TASK DETAILS:
Determine how many lines in the entries below include the word "omitted", and reply with that number alone.

INPUT DATA:
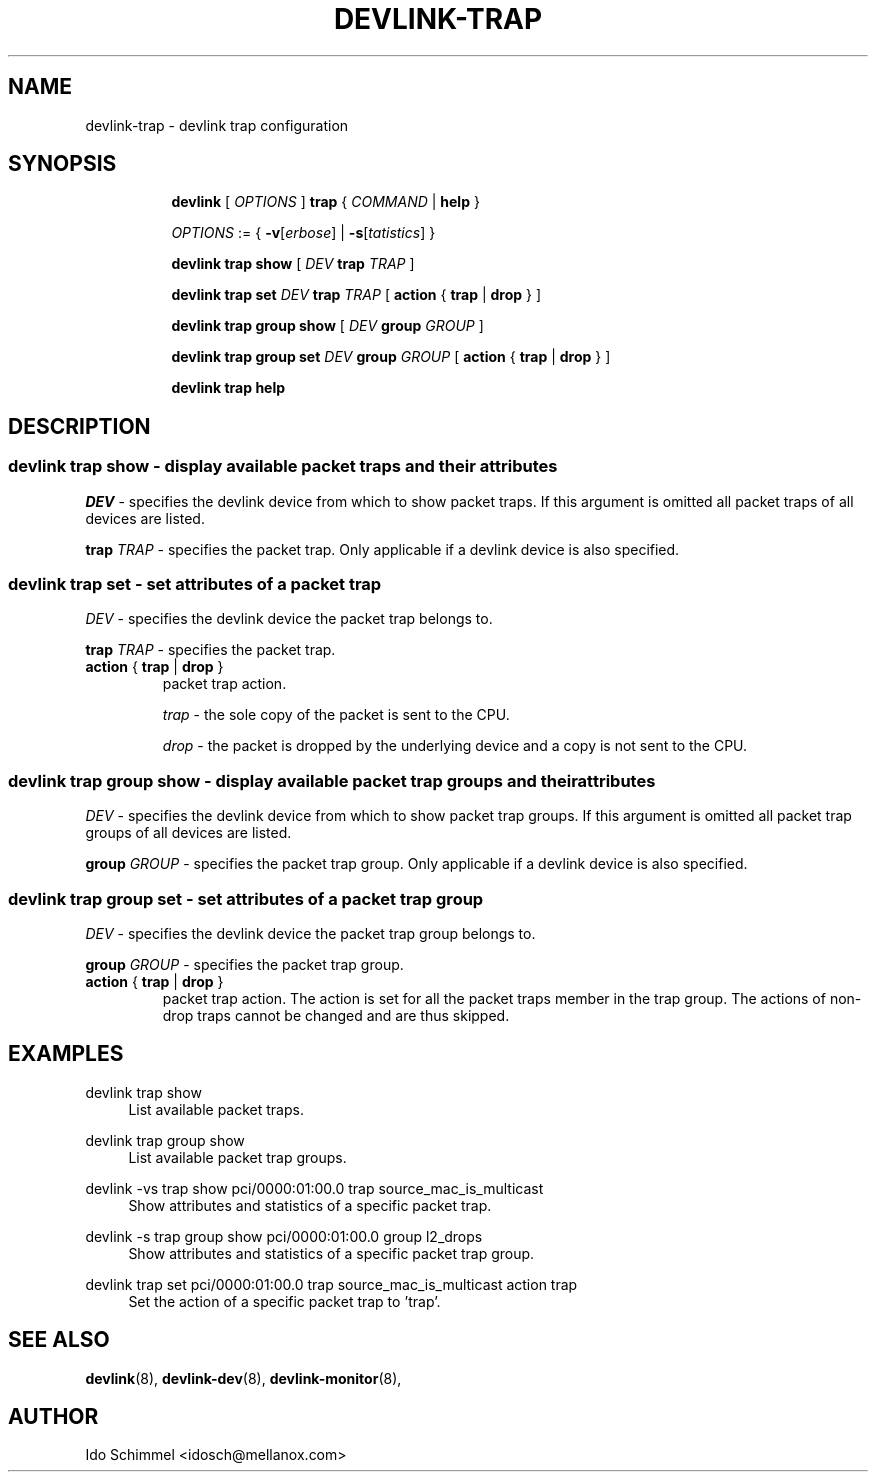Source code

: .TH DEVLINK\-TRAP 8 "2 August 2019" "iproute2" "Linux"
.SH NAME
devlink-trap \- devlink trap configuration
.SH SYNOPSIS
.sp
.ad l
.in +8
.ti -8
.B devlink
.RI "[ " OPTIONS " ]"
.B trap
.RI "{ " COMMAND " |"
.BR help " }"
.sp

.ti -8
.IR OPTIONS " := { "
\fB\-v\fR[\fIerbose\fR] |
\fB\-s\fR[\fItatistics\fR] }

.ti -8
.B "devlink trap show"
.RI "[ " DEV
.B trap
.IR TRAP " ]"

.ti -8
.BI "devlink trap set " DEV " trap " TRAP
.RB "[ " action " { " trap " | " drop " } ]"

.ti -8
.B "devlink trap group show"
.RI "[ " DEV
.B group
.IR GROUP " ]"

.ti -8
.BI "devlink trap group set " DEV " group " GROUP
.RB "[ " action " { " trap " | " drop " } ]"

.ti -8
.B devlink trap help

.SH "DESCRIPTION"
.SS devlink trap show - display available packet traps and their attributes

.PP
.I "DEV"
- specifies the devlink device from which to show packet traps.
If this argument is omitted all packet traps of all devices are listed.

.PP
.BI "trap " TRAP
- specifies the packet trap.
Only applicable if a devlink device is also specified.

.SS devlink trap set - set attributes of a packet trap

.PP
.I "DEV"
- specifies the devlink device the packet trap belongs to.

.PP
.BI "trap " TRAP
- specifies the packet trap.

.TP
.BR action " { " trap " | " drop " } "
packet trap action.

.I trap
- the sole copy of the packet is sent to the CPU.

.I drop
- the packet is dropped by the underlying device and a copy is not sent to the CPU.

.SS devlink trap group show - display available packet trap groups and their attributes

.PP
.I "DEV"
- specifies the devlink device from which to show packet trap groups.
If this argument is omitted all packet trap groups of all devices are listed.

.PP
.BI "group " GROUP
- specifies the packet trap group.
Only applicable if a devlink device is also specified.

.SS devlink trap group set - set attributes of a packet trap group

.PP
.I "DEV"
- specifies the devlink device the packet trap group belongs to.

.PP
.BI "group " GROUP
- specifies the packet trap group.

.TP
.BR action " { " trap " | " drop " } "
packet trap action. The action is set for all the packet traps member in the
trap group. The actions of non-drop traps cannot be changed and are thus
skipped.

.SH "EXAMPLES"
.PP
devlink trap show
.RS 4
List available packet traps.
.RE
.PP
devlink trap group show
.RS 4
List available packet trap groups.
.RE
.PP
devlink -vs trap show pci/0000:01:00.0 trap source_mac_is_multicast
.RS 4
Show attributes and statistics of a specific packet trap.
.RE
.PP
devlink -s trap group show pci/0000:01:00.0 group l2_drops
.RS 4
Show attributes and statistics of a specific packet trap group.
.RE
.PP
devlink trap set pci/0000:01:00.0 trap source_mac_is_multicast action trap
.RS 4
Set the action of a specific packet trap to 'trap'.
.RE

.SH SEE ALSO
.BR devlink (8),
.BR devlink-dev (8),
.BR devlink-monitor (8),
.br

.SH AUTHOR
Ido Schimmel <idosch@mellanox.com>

ANSWER BOX:
2